An accountant, known only as Mr X due to a permanent suppression order, and the companies Honk Barges Ltd (HBL) and Honk Marine Ltd (HML) were also convicted of tax fraud.
Webb, Tauber, HBL and HML then took their case to the Court of Appeal, challenging Justice Peters' decisions.
However, today the Court of Appeal sided with the High Court judge and dismissed all their appeals.
Webb, who reportedly made his millions during the 1990s through residential property developments and with the airline City Jet, was sentenced to nine months' home detention and 400 hours' community work.
He appealed this alongside his convictions, but the Court of Appeal Justices Mark Cooper, Jillian Mallon and Edwin Wylie said the sentence was not manifestly excessive.
"If anything, the sentence was, in our judgment, lenient. The appeal against sentence cannot succeed," the judges ruled.
The appeals against conviction by HBL, HML, Tauber and Webb were also dismissed.
"The transactions were pre-planned, undertaken in anticipation of the tax advantages which would flow, and with the intention that moneys lent would be repaid in short order," the appeal judges said in their decision.
"The backdating of documents, the use of legally non-existent entities, the belated giving of instructions to intermediaries, and the circular money trails, all point to preconceived dishonesty."
In late May last year, Webb, Tauber, Mr X, HBL and HML went to trial over a total of 36 tax evasion charges.
Justice Peters found Webb guilty of three of nine charges, Mr X guilty of six of nine charges, and Tauber guilty of all the charges he faced.

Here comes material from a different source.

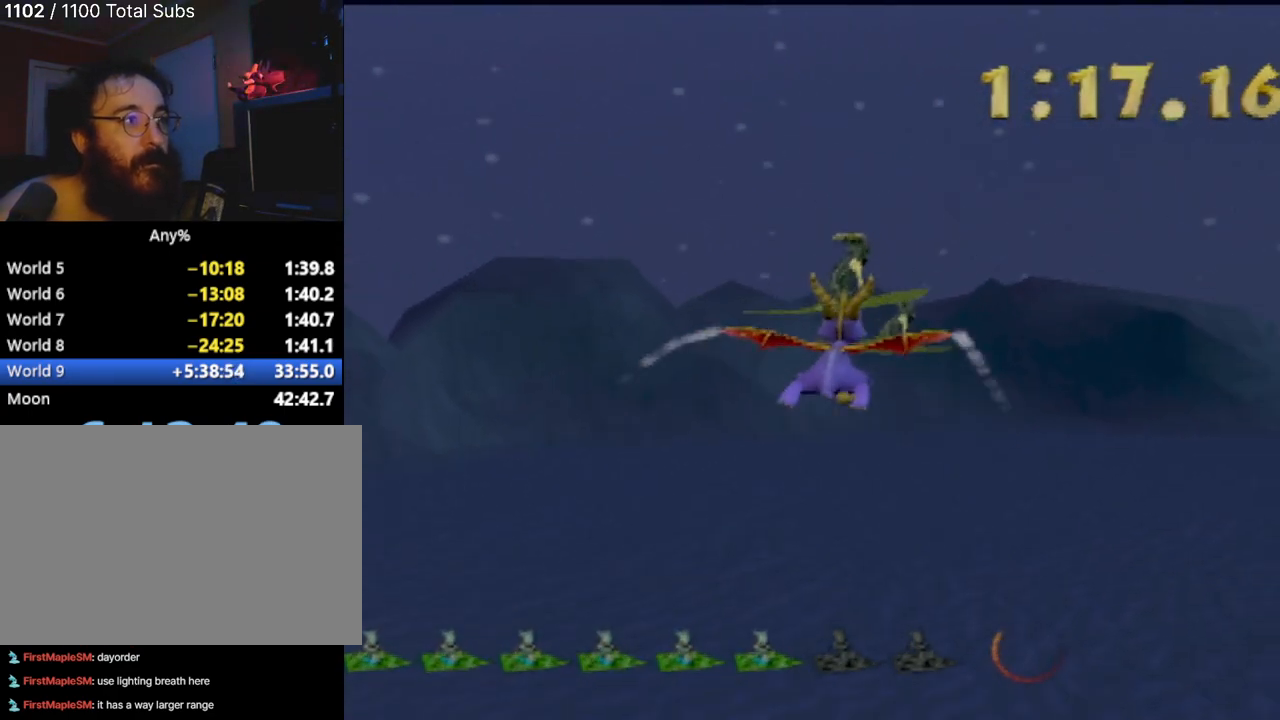
{"buttons": [], "left_stick": "up-right", "events": [[50, "left_stick", "right"], [67, "CIRCLE", "up"], [134, "left_stick", "up-right"], [184, "CIRCLE", "down"], [267, "CIRCLE", "up"], [384, "CIRCLE", "down"], [434, "CIRCLE", "up"]]}
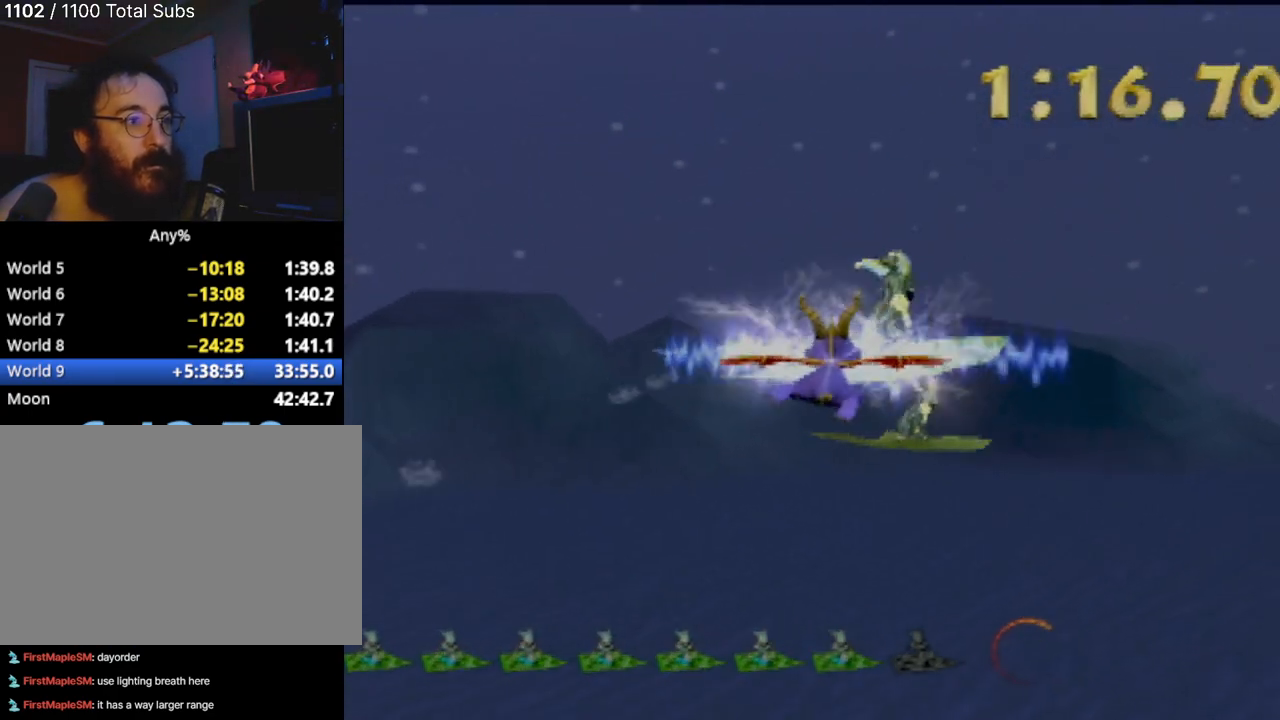
{"buttons": ["CIRCLE"], "left_stick": "down-right", "events": [[100, "CIRCLE", "down"], [183, "CIRCLE", "up"], [183, "left_stick", "center"], [267, "CIRCLE", "down"], [300, "left_stick", "down-right"], [400, "CIRCLE", "up"], [450, "CIRCLE", "down"]]}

HML was also found guilty of four charges, and HBL of five.
HML provided false information to the Inland Revenue Department (IRD) in its income tax returns for the financial years ending from 2007 to 2010, Justice Peters found.
The returns were false after HML claimed deductions for interest on "bogus loans" from a now deceased lender of $3.62m, $3m and $2.65m, made in July 2006, September 2007 and September 2008.
The IRD's investigation into the tax affairs of Webb and Tauber began in 2008.
Justice Peters sentenced Tauber to three years and three months' imprisonment.
Tauber was also before the High Court in 2012 as he attempted and failed to settle $95.9 million of debt for his event management business APG Holdings.
Mr X, meanwhile, was sentenced to 12 months' home detention and 400 hours' community work.
Justice Peters said she thought "long and hard" about whether to send him to prison.
"This is not a one-victim crime, this is about as many victims as you can get," Justice Peters said, adding the New Zealand taxpayer will be burdened with the bill for the IRD's lengthy and complex investigation.